_Provided text_:

The Void doesn't shout back
Friday, September 20, 2013 at 5:22PM
animatedtrigger

In roughly 10 days, the Bill Counts October Game will begin, and I’ll begin drawing Shouting at the Void, my existential android hitman comic. The story is plotted out, I have half of the pages thumbnailed with dialogue scribbled out, most of the design work is done, and I’ve got a pretty good idea of how I want it to look. Here’s another test page I did this week:
 

I had oral surgery Friday. It was supposed to just be a biopsy on the cyst that had developed in my jaw, but once they’d gone in, they saw how big and infected it was and just went ahead and yanked it out rather than wait. Since then, my days have been spent largely in a painkiller haze, being unable to do much of anything outside of holding an ice pack on my face and watching dumb movies in bed. So I’ve had a lot of time on my hands lately to just sit and think, and I kept thinking about this comic, and one nagging little anxiety, a thing I’ve always dealt with before, managed to become more amplified alongside the spikes of pain in my jaw:

Who is the audience for this thing?
 

The October Game is kind of a local thing, and the majority of the people participating are painters and photographers, work that‘s kind of what one comes to expect in southern Appalachia. While my own work last year was all over the place, I was still kind of the only one doing weird sci-fi stuff most of the time. It didn’t really raise awareness of my work in the way I had kind of hoped it would. And this year I’m just taking it even further into obscurity, not just by doing a comic, but a comic about a city populated by androids, all colored in blues, with the plot revolving around a mysterious portal and a man with no face? Who the hell wants to read that, especially when it’s surrounded by landscape photos and charcoal portraits? I doubt I’ll be getting any new fans out of that Facebook space.

I’m feeling like I’ve already failed on some level before I’ve even begun drawing the comic, basically. This is a weird thing I’m doing, even by my own standards. My two big reference points for the book are Philip K. Dick and Seijun Suzuki, with maybe a dash of Welcome to Night Vale. As for visuals, hell, I don’t even know. Power Rangers and Kamen Rider, sure, Blade Runner, maybe some Kirby, and I’ve been looking a lot at Moritat’s art on Elephantmen and All Star Western, because he draws his pages just a little bit smaller than what I’m using for this. This is not an easy sell at all, and I’m not good at that sort of thing to begin with. Other Sleep has been online for over a year now and only really registers with maybe about a few dozen people tops? Most of whom are my friends. Shouting at the Void just doesn’t strike me as something anyone will really be all that into.

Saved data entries
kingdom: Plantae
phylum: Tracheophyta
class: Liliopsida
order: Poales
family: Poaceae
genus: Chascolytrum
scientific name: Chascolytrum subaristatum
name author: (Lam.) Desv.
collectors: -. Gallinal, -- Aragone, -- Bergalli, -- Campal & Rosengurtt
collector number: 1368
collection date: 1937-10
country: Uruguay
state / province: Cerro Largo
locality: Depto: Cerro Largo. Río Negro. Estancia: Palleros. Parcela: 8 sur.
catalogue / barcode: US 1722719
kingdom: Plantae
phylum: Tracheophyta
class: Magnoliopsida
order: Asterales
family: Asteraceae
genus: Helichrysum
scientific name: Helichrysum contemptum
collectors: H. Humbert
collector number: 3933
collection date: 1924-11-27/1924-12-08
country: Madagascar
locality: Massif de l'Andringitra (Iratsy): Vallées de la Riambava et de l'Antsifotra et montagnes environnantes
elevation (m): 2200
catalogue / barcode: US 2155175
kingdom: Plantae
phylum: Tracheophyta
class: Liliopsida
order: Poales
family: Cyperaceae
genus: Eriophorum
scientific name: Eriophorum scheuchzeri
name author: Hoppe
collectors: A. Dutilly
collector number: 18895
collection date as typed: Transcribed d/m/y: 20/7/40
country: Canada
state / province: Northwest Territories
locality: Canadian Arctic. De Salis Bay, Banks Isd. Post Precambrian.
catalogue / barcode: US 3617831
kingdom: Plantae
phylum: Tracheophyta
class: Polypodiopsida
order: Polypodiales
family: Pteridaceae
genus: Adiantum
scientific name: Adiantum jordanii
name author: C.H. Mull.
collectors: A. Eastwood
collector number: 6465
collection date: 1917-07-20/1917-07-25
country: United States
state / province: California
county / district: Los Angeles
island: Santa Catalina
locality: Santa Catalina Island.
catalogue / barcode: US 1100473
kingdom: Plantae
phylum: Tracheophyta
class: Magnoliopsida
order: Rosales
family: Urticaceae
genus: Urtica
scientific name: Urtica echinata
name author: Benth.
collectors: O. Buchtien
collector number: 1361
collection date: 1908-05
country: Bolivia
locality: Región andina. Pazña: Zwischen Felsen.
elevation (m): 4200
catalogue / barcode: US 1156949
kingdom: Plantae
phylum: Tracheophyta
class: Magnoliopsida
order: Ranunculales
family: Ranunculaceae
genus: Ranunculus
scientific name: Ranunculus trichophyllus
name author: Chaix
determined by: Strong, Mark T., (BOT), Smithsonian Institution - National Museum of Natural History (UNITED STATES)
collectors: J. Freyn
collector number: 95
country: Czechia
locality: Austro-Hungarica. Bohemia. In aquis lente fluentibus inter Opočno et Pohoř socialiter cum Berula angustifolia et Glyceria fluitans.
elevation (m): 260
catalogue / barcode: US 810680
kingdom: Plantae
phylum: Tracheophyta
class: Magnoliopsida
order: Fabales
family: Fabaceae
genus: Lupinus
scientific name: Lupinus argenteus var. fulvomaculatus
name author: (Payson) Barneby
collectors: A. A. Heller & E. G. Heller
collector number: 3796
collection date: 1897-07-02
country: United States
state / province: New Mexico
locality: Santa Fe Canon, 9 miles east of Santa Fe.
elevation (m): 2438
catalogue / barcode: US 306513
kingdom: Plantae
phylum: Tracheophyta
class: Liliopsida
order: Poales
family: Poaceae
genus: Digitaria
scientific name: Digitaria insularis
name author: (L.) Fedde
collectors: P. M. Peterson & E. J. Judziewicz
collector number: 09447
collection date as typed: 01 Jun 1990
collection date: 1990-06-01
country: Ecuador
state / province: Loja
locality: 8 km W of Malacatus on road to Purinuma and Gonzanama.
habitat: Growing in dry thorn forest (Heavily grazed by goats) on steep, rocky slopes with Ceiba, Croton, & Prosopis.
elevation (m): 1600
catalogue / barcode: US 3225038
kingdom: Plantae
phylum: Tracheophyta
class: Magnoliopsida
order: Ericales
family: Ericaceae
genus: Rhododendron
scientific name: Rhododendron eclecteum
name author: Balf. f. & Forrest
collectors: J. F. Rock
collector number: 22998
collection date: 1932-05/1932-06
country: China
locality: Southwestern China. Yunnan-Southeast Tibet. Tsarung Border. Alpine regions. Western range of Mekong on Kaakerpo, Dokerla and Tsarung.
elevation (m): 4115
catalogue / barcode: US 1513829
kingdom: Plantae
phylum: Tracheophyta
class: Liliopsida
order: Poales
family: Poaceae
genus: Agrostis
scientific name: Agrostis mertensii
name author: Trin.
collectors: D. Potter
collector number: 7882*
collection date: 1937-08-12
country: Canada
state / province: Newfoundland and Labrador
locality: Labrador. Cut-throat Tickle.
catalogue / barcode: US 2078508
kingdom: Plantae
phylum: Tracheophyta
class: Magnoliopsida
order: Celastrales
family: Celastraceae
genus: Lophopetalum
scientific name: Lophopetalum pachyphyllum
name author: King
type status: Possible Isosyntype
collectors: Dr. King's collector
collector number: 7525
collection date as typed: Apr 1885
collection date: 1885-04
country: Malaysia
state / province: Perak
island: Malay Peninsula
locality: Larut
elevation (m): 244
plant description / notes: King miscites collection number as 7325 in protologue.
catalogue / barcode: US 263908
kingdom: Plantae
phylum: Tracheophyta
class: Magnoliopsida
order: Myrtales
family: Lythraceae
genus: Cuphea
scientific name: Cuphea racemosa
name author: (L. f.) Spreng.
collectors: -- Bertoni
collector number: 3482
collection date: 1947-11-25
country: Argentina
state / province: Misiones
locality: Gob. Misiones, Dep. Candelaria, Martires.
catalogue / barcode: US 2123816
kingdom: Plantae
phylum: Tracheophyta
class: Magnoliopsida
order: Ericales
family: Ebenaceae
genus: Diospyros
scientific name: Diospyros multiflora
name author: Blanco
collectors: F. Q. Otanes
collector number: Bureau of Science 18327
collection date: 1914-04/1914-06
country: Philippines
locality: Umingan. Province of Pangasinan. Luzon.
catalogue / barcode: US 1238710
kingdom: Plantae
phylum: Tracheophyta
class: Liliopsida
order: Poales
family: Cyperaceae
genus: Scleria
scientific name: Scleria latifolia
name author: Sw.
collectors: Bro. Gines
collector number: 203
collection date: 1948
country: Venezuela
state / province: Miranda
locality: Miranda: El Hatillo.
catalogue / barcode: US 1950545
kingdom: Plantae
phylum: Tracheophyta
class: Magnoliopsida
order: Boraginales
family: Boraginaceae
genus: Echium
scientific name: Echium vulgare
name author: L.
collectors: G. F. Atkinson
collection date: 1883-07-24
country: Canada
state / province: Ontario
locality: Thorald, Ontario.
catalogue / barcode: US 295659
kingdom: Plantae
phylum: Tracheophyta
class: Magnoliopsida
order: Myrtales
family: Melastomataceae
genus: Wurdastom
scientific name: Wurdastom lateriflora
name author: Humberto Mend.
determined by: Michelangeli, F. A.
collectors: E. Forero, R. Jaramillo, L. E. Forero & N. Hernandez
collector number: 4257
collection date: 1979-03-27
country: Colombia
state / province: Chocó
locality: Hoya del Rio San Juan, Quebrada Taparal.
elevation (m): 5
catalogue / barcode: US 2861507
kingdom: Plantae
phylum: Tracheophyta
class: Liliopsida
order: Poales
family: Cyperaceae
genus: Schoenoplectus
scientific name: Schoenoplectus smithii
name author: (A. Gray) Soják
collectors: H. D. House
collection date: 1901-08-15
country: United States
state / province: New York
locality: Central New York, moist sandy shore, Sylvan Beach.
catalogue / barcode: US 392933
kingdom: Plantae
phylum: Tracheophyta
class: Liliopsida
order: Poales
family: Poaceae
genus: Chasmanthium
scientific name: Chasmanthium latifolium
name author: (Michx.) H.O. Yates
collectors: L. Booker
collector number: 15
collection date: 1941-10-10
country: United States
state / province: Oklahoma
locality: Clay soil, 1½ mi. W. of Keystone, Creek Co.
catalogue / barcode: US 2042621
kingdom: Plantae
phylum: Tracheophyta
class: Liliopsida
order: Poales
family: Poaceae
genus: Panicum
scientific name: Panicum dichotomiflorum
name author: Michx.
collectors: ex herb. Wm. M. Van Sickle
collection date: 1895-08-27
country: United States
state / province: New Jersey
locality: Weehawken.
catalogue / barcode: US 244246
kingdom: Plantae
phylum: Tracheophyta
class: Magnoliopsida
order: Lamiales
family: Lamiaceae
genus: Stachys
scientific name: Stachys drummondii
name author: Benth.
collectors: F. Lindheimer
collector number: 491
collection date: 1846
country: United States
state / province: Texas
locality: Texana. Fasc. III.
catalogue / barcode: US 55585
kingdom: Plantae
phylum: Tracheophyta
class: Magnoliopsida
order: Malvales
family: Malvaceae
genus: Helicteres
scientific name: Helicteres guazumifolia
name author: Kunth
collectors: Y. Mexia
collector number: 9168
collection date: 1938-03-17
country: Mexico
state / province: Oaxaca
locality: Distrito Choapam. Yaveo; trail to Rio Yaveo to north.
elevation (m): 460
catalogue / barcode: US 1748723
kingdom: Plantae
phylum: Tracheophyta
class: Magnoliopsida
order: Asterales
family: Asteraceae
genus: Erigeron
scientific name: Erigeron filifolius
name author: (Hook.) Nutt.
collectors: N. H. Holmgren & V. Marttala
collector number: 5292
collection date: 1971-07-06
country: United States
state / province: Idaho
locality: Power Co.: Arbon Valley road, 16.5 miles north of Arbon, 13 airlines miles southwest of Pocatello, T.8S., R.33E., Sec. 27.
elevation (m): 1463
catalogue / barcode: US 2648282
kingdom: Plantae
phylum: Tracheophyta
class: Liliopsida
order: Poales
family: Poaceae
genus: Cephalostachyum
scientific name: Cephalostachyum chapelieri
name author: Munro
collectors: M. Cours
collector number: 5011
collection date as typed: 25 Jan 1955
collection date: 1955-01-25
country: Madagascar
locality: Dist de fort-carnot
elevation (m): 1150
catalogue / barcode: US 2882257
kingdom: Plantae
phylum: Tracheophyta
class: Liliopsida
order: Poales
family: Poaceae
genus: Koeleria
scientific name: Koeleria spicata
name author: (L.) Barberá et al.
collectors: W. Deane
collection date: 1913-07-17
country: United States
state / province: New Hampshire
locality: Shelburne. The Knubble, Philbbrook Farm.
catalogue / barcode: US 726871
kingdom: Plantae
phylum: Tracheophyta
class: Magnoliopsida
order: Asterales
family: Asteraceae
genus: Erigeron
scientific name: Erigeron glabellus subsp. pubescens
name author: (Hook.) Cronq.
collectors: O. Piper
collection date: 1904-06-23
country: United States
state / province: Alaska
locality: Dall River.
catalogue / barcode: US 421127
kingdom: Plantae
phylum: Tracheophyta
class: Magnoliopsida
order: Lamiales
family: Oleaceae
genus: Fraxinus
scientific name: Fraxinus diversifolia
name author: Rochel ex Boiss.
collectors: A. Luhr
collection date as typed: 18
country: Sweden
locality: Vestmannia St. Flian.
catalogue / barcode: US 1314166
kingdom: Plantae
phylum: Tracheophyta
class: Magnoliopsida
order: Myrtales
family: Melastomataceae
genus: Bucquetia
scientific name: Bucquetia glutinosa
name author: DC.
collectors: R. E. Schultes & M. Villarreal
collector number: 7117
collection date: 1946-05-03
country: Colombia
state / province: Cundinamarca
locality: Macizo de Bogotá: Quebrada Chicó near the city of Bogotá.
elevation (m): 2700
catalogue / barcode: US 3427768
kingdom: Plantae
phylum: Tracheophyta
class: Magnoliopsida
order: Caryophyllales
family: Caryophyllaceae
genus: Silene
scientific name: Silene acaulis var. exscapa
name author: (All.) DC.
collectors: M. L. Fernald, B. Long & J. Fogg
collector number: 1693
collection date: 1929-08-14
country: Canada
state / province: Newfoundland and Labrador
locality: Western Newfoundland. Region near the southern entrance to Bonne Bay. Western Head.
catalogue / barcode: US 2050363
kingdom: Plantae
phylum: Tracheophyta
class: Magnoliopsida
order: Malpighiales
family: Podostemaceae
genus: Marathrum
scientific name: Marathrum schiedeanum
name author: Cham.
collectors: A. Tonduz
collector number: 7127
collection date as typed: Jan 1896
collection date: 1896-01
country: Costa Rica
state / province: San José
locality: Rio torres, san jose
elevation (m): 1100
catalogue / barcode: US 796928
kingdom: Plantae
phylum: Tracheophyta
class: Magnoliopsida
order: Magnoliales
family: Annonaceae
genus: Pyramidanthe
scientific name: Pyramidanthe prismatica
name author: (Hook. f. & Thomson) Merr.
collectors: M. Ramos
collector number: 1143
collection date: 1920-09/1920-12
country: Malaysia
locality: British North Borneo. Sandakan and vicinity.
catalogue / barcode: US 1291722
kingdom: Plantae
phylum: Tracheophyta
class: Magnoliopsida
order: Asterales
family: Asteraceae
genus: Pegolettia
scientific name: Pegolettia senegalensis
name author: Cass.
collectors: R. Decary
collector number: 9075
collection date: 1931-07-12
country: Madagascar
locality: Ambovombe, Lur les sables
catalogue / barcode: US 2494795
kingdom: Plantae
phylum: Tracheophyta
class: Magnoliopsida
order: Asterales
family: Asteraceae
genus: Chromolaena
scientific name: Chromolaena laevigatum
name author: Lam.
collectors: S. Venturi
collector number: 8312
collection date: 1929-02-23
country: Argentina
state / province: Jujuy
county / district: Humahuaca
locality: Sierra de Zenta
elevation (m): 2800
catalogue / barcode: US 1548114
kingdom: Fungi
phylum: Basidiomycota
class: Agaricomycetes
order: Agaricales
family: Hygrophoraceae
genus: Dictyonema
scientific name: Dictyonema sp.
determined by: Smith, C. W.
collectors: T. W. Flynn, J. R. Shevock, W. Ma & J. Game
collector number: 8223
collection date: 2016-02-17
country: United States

_Task list_:
(a) In the post about Shouting at the Void, what was the writer's oral surgery originally supposed to be?
(b) List every source the post about Shouting at the Void names as a reference for the comic's visuals.
(c) Please state whether each statement agrees with the post about Shouting at the Void, answering yes or no and quoting the deciding words: (i) The comic will be colored in blues. (ii) Other Sleep has been online for less than a year. (iii) Most people taking part in the October Game are sculptors.
The records have nothing to do with what is asked here.

_Answers in order_:
(a) A biopsy on the cyst that had developed in the writer's jaw.

(b) Power Rangers, Kamen Rider, Blade Runner, Kirby, and Moritat's art on Elephantmen and All Star Western.

(c)
(i) Yes: "all colored in blues"
(ii) No: "Other Sleep has been online for over a year now"
(iii) No: "the majority of the people participating are painters and photographers"